When I decided to create a website on bird watching I had no idea what other interests it would lead to. Then before I knew it a new word came to my attention ... digiscoping. I wondered what in the world digiscoping was? I soon discovered it meant taking photographs (in this case, of birds) with a digital camera shooting through a spotting scope. Wow! I thought what a great idea.

So I discussed the idea with my stepdad ... who is quite a guy. He is very handy and can do just about anything. He got intrigued with the idea and decided to help me learn how to take photographs this way. Well, he has taken the project really to heart. And found himself buying his second digital camera in just a few months, along with adapters, step-up and down rings, camera mounts, etc. All these accessories are necessary to adapt our current spotting scope to work like a digiscope. (Yep, there has been enough interest in digiscoping the last few years for the manufacturers to actually design photographic equipment called ... you got it ... a digiscope.) Then he got more inventive and rigged up a remote system that takes a photo without having to press the shutter button ourselves. This will eliminate camera-shake which is the quickest way to get a blurry photo.

We've gotten this far with our digiscoping experiment thanks to the opportunity to learn from the experts when we went to the San Diego Bird Festival a couple of weeks ago. That's where we found out about what type of digital camera works best and about the adapters we'd need. Thanks to the "experts" our digiscoping project is well underway. We finally located the step rings needed to connect the camera adapter to the spotting scope. So now we are ready to experiment.

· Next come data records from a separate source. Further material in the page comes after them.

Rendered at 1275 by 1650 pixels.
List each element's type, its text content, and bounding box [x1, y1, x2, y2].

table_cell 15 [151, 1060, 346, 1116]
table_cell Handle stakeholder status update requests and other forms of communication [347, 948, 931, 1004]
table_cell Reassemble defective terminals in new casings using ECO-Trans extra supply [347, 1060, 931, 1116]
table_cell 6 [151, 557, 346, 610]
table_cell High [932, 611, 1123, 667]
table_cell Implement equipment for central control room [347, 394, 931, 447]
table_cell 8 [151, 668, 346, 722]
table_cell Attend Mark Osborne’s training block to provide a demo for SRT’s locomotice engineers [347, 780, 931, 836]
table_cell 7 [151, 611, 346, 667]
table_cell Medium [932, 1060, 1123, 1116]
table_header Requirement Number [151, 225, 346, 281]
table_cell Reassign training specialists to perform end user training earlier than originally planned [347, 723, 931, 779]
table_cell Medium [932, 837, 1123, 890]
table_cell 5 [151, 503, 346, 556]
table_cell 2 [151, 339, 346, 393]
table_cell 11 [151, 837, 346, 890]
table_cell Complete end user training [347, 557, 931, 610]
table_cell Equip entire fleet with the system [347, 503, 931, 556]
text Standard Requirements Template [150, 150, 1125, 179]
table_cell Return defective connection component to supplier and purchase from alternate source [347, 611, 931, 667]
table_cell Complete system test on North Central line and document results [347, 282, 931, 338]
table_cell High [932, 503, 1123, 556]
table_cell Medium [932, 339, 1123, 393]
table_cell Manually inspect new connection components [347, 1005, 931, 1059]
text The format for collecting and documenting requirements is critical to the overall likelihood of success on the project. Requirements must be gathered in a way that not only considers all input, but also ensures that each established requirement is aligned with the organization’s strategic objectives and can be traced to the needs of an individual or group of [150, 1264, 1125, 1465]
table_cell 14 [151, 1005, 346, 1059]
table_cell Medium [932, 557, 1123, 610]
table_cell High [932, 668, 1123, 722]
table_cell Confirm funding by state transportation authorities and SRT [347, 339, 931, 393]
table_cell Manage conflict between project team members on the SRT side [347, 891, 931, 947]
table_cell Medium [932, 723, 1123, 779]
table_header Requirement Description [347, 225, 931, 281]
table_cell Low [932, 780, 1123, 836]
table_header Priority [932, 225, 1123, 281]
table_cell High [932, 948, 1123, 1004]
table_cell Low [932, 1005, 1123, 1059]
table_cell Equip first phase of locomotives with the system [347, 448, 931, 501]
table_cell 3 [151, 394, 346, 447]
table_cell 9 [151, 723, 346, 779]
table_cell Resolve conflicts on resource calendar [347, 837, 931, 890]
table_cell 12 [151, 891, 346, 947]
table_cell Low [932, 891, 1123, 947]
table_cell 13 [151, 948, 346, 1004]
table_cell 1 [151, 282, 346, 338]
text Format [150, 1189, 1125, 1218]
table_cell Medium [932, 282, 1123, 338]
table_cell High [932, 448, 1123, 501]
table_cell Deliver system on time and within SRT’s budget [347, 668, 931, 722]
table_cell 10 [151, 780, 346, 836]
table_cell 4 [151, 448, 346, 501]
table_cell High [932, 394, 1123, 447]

We plan to photograph a Bald Eagle's nest at Lake Henshaw this weekend. Actually, we went to look for the nest a couple of weeks ago. We found it due to some easy directions offered by another birder. However, when we went to take a look the eagles were not apparent so we questioned whether the nest had been abandonded. Well, we just recently found out that the eagle was sighted in the nest. Her mate made an appearance, too. With this confirmation we've decided to try our luck getting our first digiscoped photo this weekend. I'll post the results next time.

Now I don't want to give you the wrong impression ... the idea for this project was mine, but all the ingenuity, labor and expense has been my stepdad's. Now you can really appreciate why I said he is "quite a guy".